My ongoing research with various collaborators includes work on the following topics:
doubting and corroborating our memories
What happens when people discover evidence of experiences that they do not remember? What happens when they are led to doubt whether the events they remember really happened? How do people resolve that doubt, and how does this process affect their memories?
My research explores how people respond to suggestion, the strategies people use for verifying memories, and the motivations that determine which strategies they use. I also study the circumstances in which people cease believing that a memory is accurate.
ENHANCING MEMORY RETRIEVAL IN APPLIED CONTEXTS
In numerous real-world contexts, it is important for people to be able to recall information as fully and accurately as possible. In legal contexts, for example, recent years have seen greater understanding of how to improve the quality and quantity of information gathered from eyewitnesses.

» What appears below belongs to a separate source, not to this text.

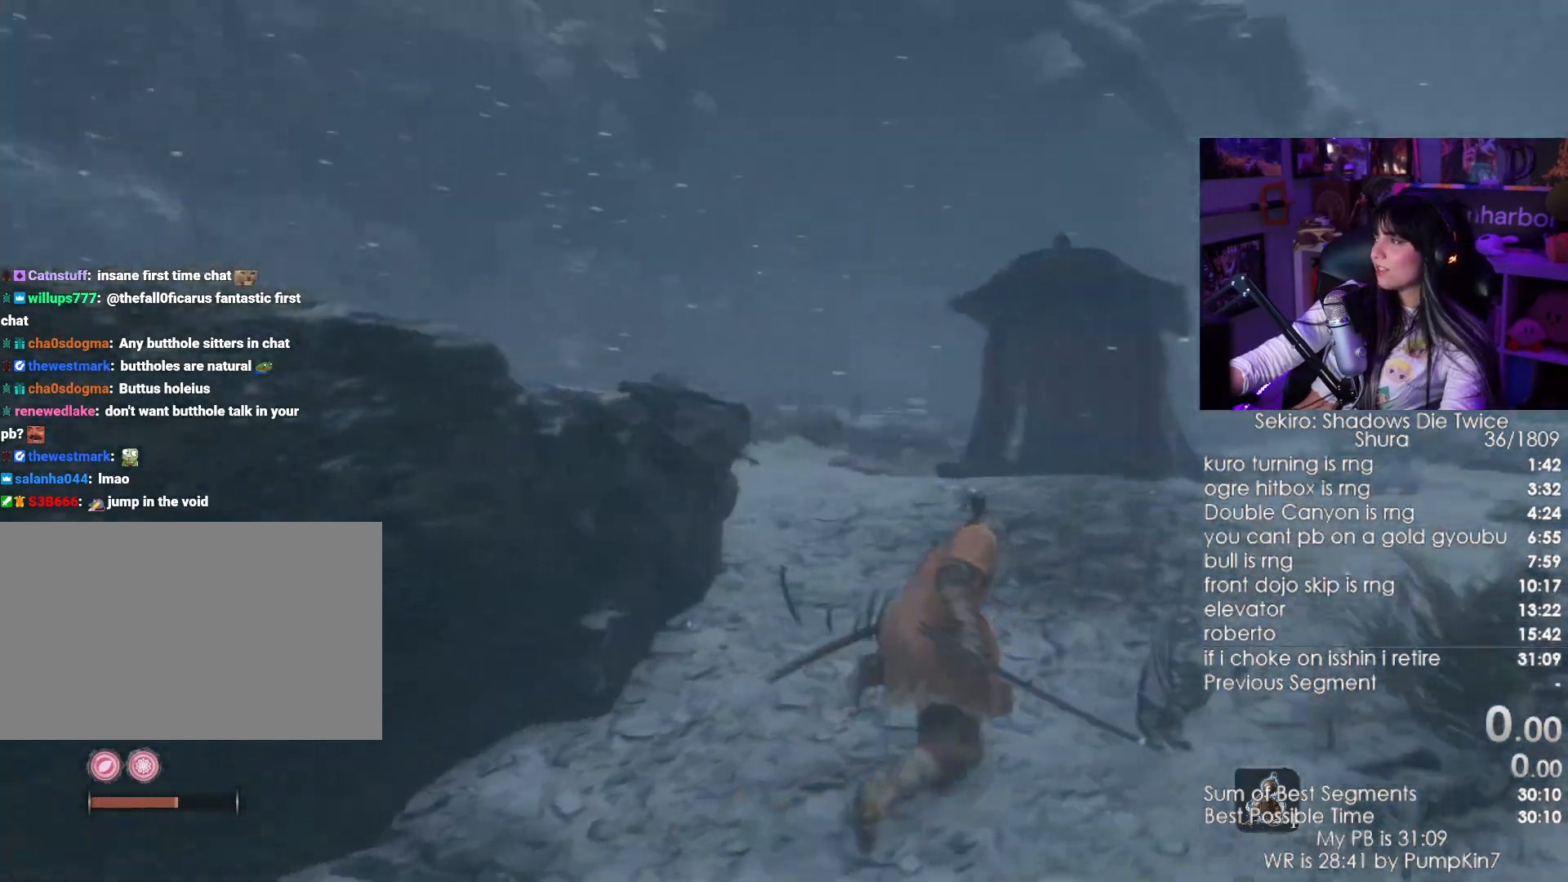
{"keys": [], "mouse": [], "events": [[150, "w", "up"], [383, "d", "up"]]}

My research explores psychological techniques that help people to remember and report more information, such as rapport-building, remote interviewing, and witness eyeclosure.
Receiving and remembering feedback
In many contexts in everyday life - from education, to business, to sport - people receive descriptive feedback from others. For this feedback to be at all useful, people must attend to it and be able to remember it at a later time.
My research explores the cognitive and social processes that determine whether or not learners engage with feedback. I attempt to identify and understand the systematic biases that make certain kinds of feedback 'stick' in memory more readily and accurately than other kinds.